Medicare taskforce likely to push enrolment

4 minute read


Like it or not, the powers that be believe voluntary patient enrolment is the way out of this primary healthcare jam.


With the Strengthening Medicare Taskforce report set to drop in the coming weeks, the top three funding recommendations are tipped to be expanding multidisciplinary team care, digital modernisation and voluntary patient enrolment.

Appearing on the Seven Network earlier on Monday, Prime Minister Anthony Albanese said the government was committed to fixing Medicare as a high priority.

As reported in The Australian, all major peak health groups have agreed that access to primary healthcare will be out of reach for millions of patient if there is no major Medicare reform within the next few years.

The brainchild of Health Minister Mark Butler, the taskforce is backed by $750 million in funding, which will go toward whichever reforms are deemed the highest priority.

“[Medicare] really is a system that was designed for much more linear episodic care that was more the state of things in the 1980s and 1990s,” he told The Australian.

“And at a time of skyrocketing patient demand and workforce shortages, it just doesn’t make sense not to have every health professional working to their scope of practice.

“We need doctors working hand in glove with practice nurses, allied health professionals and pharmacists.”

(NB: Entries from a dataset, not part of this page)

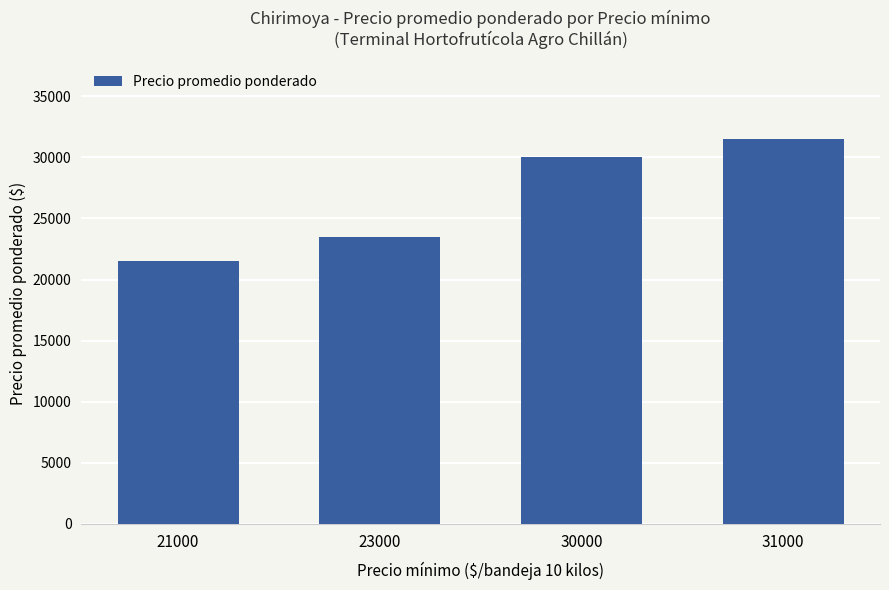

At which category does the chart reach its peak across all series?

31000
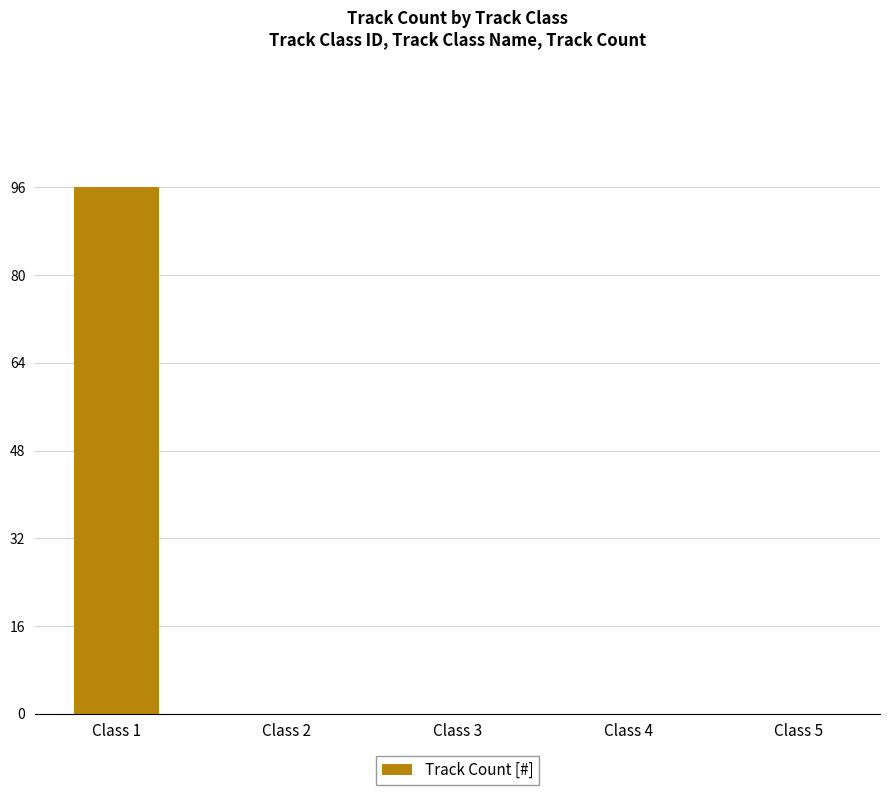

What is the maximum value shown in the chart?

96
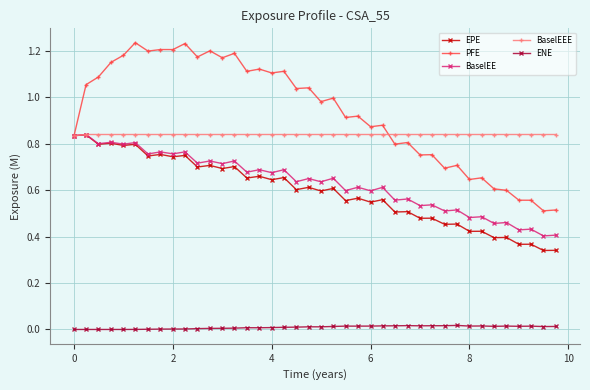

True or false: EPE and ENE intersect in this chart.

False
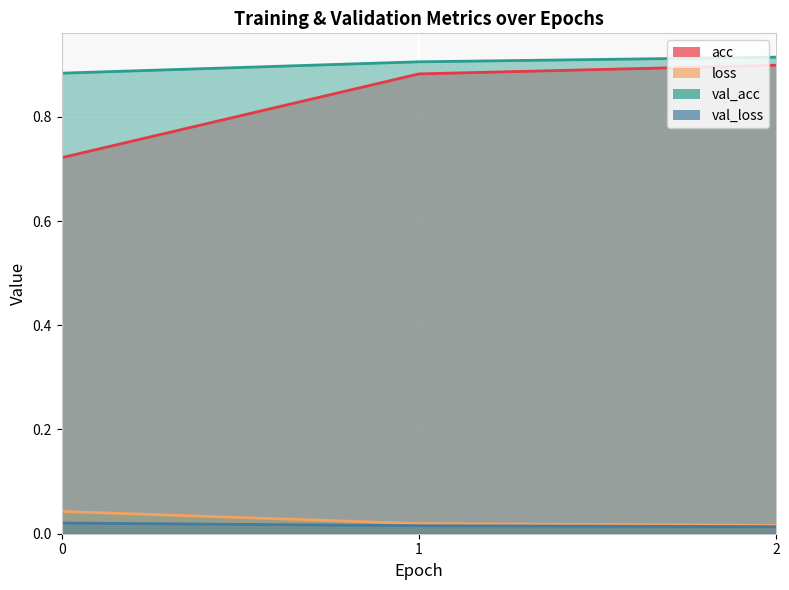

Does the chart display data point markers on the line(s)?

No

The newspaper speculated that the new funding model might include block funding to incentivise GP clinics to take on more allied health staff.

There is also the chance that the funding would be channelled through Primary Health Networks, rather than individual clinics.

RACGP president Dr Nicole Higgins told The Medical Republic that the college would not be celebrating just yet, with details on the proposed patient enrolment scheme still yet to be announced.

When asked if she was optimistic about what the government may have in mind for the scheme, Dr Higgins said she was instead “curious”.

“I want to ensure that we get the correct model of care,” she said.

“I don’t want a system like the NDIS, which is out of control – where there’s a fragmentation of care.

“We need a model with continuity of care, with the stewardship of a GP.”

Dr Higgins is likely to stay curious for at least a little while longer; the recommendations as they appear in the taskforce report, she said, are likely to be very high-level.

“It’s important that the money actually goes to the patient and general practice, and doesn’t get absorbed as more layers of bureaucracy and red tape through the PHNs,” the RACGP president said.”

She also acknowledged widespread concern that a voluntary patient registration system would end up similar to the NHS model in the United Kingdom, reiterating that voluntary registration is just a patient committing to attending a certain practice.

“It is not a financial model, it’s not about payment, it’s just ensuring the patient identifies with a general practice,” Dr Higgins said.

AMA vice-president Dr Danielle McMullen said the taskforce had only discussed encouraging multidisciplinary team-based care in the context of a GP led model.

“Flexible funding, in addition to fee for service, [should] follow the patient to allow practices to hire more nurses through an increased WIP [Workforce Incentive Program] payment,” she told TMR.

“Another example would be that practices might hire a diabetes educator if they have lots of patients with diabetes, to increase their patient’s access to allied health in a well-coordinated way.”

The AMA is also pushing for short-term relief for the sector – smaller reforms like re-balancing the MBS and funding longer consults – given that any major reform is all but guaranteed to take the better part of a decade.

There’s also the matter of that $750 million, which multiple stakeholders have said will not be enough to deliver the scale of the reforms needed.

“Reform of general practice is going to take a lot more than 750 million over three years,” Dr McMullen said.